In this step, I will look at the data to see if we can do any feature engineering. And then I will edit the data for the model, train multiple models, evaluate the best model and then test the model. Let’s get started.

Part 4 of 4

Steps for Creating the Model

  1. Song Summary
  2. Visualizations
  3. Prepare the Lyrics for Analysis
  4. Model Building

Step 1 – Song Summary

Data wrangling was completed in step 3, Preparing the Data.

The overall procedure was extracting the lyrics for six artists from the website including artist name, album name, year the album was released. Using the website I extracted what was the peek rank and date of the peek rank for the song on the Billboard Hot 100 chart. The Billboard Hot 100 will be used as metric to determine the relative success of the song. While no metric can encapsulate how successful a song that all listeners would agree too, the chart is recognized by the music industry as reliable proxy.

Load Library Files

Load the necessary R library files.

Sample Record

Look at sample record in the data frame

Below we can see what one record from the data frame looks like.

Data Dictionary

  1. album_name: Name of the album
  2. album_year: Year the album was released
  3. song_title: Name of the song
  4. artist: Artist who created the song
  5. peek_rank: Highest rank the song received on the Billboard Hot 100 chart
  6. peek_date: the date the song achieved the peek_rank
  7. lyrics: the song lyrics
  8. album_decade: decade album was released
  9. charted: did the album chart
  10. NumberOne: was it a number one song
  11. chart_group: was it a top ten, 11-100, or not-charted

Step 2 – Visualizations

Charted Songs by Artist

In our data sample there are 899 songs, by 6 artists with 83 top 10 songs, 22 being number one songs, and 230 other songs that were in the top 100.

Songs by Artist and Chart Group

Number 1 Songs by Artist

Lyric Details

Step 3 – Prepare the lyrics for analysis

In preparing the lyrics for analysis need to do the following.

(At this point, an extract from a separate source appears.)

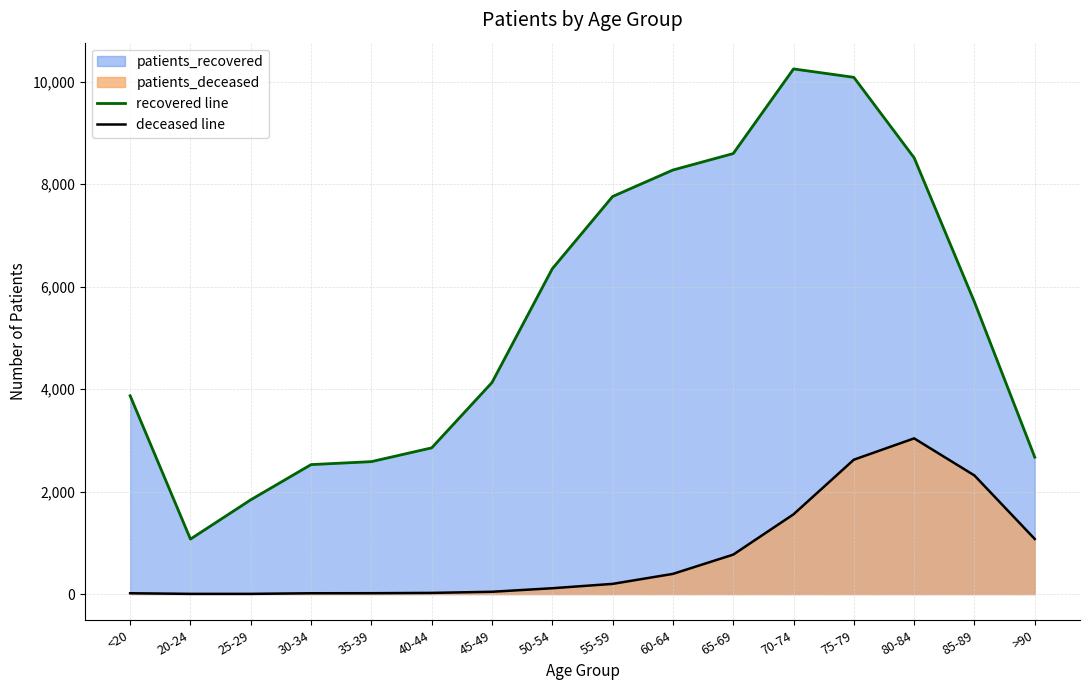

Reading left to right, what are all the values shown in this chart?

recovered line: 3870	1072	1839	2526	2584	2853	4128	6349	7759	8276	8597	10249	10085	8514	5699	2671
deceased line: 15	3	3	15	16	22	44	113	198	393	769	1556	2622	3038	2314	1074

  1. Remove any unique words, words in the source document that weren’t meant to be part of the lyrics
  2. Ensure everything is in lower case
  3. Remove any numbers or punctuation that was in the lyrics. The main reason is to remove apostrophes from contraction words, however it will also remove any commas or periods from the text.
  4. Remove stop words from the lyrics
  5. Strip any white space around the words.
  6. Lastly remove any word that isn’t at least three characters in length.

Stop words are common words that we will remove before the text analysis. There is no common universal list of stop words, and it is subjective as to which stop words to remain and remove. In addition to the list of stop words listed in the snowball R package I have included some other words I wanted to remove because I don’t think they add value to the analysis.

Word Frequency

One of the features of songs we want to explore is, does the number of words in a song impact it’s performance? I will look at the total number of words in the songs to help determine.

Compare the chart groups side by side

Most Common Words Used in Lyrics


Step 4 Model Building

Take a quick look at the summarized view of the artists, number of songs and how many top 10 and top 100 songs the artist had

Now look at wow many unique words are in each chart group. The word needs to be used in at least three songs.

Selecting by word_percent

I am going to removed words that are in more than one group.

Breaking the data frame into testing and training group.

Use the custom function created earlier to convert all the text to lower case, remove any numbers, remove any punctuation, remove any stop words, and remove any extra white space in the text.

Added the function lyric_features to add the additional columns for feature engineering.

And lastly created the training and test data frames.

Building the Model

Normalize the datasets

Need to normalize the datasets for each of the models, using a range of 0 to 1.

Create the Classifiers

Using a variety of models, including Naive Bayes, LDA, KSVM, KNN, RPart, Random Forest, XGBoost, and NNET.

Run the benchmark for each of the models and find out which model preforms best.

It looks like that Random Forest has the best results. Ok. It will be what I will use in the testing set.

Plot Training Results

Here we can see a nice plot of how the different models performed. The only models that did terrible were KNN, and NNET. The rest of the models were above 0.85.

Confusion Matrix

Now looking at confusion matrix for our Random Forest Model. The matrix shows us the correctly identified and incorrectly identified items.

Feature Importance

Now to see what features contribute to the aiding in the prediction of the model. Top 10 word count and top 100 word count are the most significant. And as one would imagine the length of the song title has almost no significance.

Testing the Model

Our final step is to test the model. Our accuracy is 0.925. The model’s performance is quite acceptable.

Enhancing the Model

Naturally I am only looking at small subset of all artists. The way to increase the accuracy of the model would be to increase the number of artists, and bring in their lyrics.